Each year, more than 530,000 babies are
born before 37 full weeks of gestation, statistics show. About one in eight
births in the U.S.
is premature. Sixty percent of babies born at 26 weeks of gestation have
long-term disabilities, such as chronic lung disease, deafness and
neurodevelopmental problems.
Preterm delivery is the leading cause of
infant mortality and yet researchers and doctors don’t know what causes it. Premature
babies have a higher risk of respiratory problems, neurological diseases, and
the risk of early childhood mortality is up to seven times higher for preemies
than for babies born at full term with normal birth weight.
According to the first nationwide Premature
Birth Report Card, seventeen states earned an F from the advocacy group and there
were no As among the grades.
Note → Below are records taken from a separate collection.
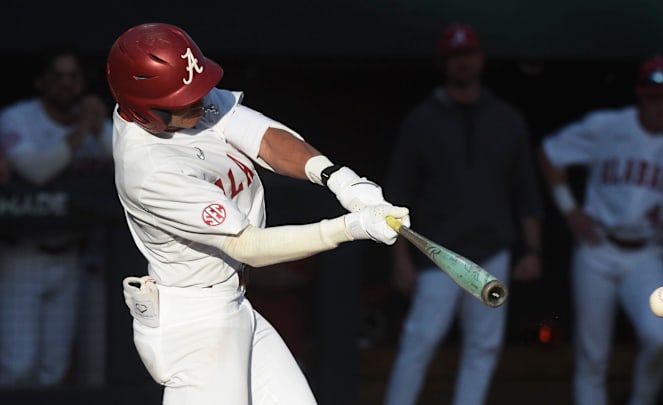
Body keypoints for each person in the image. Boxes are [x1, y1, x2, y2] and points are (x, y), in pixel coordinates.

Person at [106, 22, 410, 405]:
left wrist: (341, 180)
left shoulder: (184, 100)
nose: (200, 101)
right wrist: (350, 227)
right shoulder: (149, 168)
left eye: (199, 88)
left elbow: (264, 137)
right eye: (185, 98)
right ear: (146, 110)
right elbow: (248, 246)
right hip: (194, 325)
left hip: (231, 304)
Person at [537, 56, 663, 405]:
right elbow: (549, 152)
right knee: (593, 355)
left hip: (648, 255)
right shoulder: (610, 126)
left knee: (659, 338)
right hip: (597, 247)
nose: (660, 105)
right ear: (640, 95)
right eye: (653, 96)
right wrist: (570, 210)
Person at [382, 23, 543, 405]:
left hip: (493, 251)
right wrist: (399, 257)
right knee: (419, 342)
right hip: (438, 253)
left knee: (483, 349)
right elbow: (395, 195)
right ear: (444, 63)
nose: (464, 63)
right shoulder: (421, 120)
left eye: (468, 55)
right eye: (456, 57)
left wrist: (533, 250)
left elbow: (526, 189)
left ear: (481, 59)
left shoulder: (506, 118)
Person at [0, 46, 113, 387]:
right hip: (23, 256)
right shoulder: (19, 117)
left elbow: (128, 165)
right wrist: (80, 131)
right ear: (41, 81)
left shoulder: (92, 120)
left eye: (73, 77)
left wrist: (98, 128)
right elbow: (35, 172)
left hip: (72, 256)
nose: (66, 84)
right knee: (18, 368)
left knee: (54, 369)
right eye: (58, 76)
The U.S. received a D overall on the
March of Dimes’ first state by state report released today.
One state, Vermont, earned a B and ranked at the top
with a rate of 9%. The cutoff for an A and the government’s “Healthy People
2010” goal was a preterm birth rate of 7.6% or less.
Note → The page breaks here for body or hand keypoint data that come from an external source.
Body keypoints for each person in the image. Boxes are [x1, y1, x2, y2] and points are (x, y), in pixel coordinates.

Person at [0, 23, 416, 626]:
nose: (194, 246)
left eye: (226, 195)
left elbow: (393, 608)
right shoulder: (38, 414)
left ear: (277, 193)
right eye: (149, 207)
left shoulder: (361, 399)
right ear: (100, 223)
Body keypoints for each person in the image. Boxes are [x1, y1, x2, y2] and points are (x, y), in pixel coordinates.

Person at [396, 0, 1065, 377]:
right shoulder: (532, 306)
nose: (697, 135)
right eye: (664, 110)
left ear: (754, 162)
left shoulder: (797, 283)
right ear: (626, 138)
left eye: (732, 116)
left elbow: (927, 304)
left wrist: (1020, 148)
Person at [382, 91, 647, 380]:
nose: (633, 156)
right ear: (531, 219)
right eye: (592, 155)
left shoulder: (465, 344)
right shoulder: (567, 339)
Eight states received Cs and 23 states
received Ds.
In addition to providing state rankings,
the March of Dimes report card also analyzes the rates of factors that
contribute to premature birth. Risk factors for premature birth include: smoking
among mothers-to-be, absence of health insurance for that same group, pregnancy
depression.
“Many factors go into both a state's and a
nation's premature birth rate,” said Ronald S. Gibbs, MD, a volunteer and
medical-expert spokesman for the March of Dimes.
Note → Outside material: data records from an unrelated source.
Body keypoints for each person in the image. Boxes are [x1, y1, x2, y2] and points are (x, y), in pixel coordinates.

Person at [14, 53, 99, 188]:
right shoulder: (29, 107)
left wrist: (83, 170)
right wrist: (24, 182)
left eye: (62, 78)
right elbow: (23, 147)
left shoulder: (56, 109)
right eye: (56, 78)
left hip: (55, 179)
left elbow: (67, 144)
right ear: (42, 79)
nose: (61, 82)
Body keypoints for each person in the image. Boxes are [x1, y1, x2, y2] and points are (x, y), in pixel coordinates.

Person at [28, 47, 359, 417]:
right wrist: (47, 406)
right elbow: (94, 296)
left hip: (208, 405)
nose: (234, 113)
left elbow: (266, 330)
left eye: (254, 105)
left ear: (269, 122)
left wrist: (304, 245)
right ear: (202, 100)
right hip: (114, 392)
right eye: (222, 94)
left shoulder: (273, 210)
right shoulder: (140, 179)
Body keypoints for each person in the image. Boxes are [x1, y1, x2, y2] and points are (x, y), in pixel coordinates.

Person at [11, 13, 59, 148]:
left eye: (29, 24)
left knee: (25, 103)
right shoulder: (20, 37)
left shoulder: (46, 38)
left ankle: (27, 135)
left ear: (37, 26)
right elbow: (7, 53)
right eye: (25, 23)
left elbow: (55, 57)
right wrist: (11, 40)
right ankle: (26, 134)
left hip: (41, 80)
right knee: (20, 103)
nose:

However, the group said there are some
solutions that are at hand and some steps that can be done in order to lower
the premature birth rate. Among them: increased federal spending for
prematurity prevention medical research, expanded access to health coverage for
childbearing-age women, smoking cessation programs for mothers-to-be. Pregnant
women who have had a previous episode of preterm birth should get weekly shots
of the hormone progesterone starting at 16 to 20 weeks' gestation. Studies have
shown that this treatment can reduce preterm birth risk by up to one third.
Also,
treating pregnancy depression might be an effective way to help prevent these
premature births. Research has shown that after taking other risk factors into
account (such as mother’s age, education level, and whether the woman had a
preterm baby in the past), women with less severe depressive symptoms have a 60
percent higher risk of a premature birth compared to women without “significant”
depressive symptoms.
Given this situation, prematurity still
remains a major national concern. Infant deaths in the United States
continue to surpass other developed countries despite a bigger amount of money
spent on health care. Premature birth and low birth weight are two main
factors that contribute to more than two thirds of infant deaths.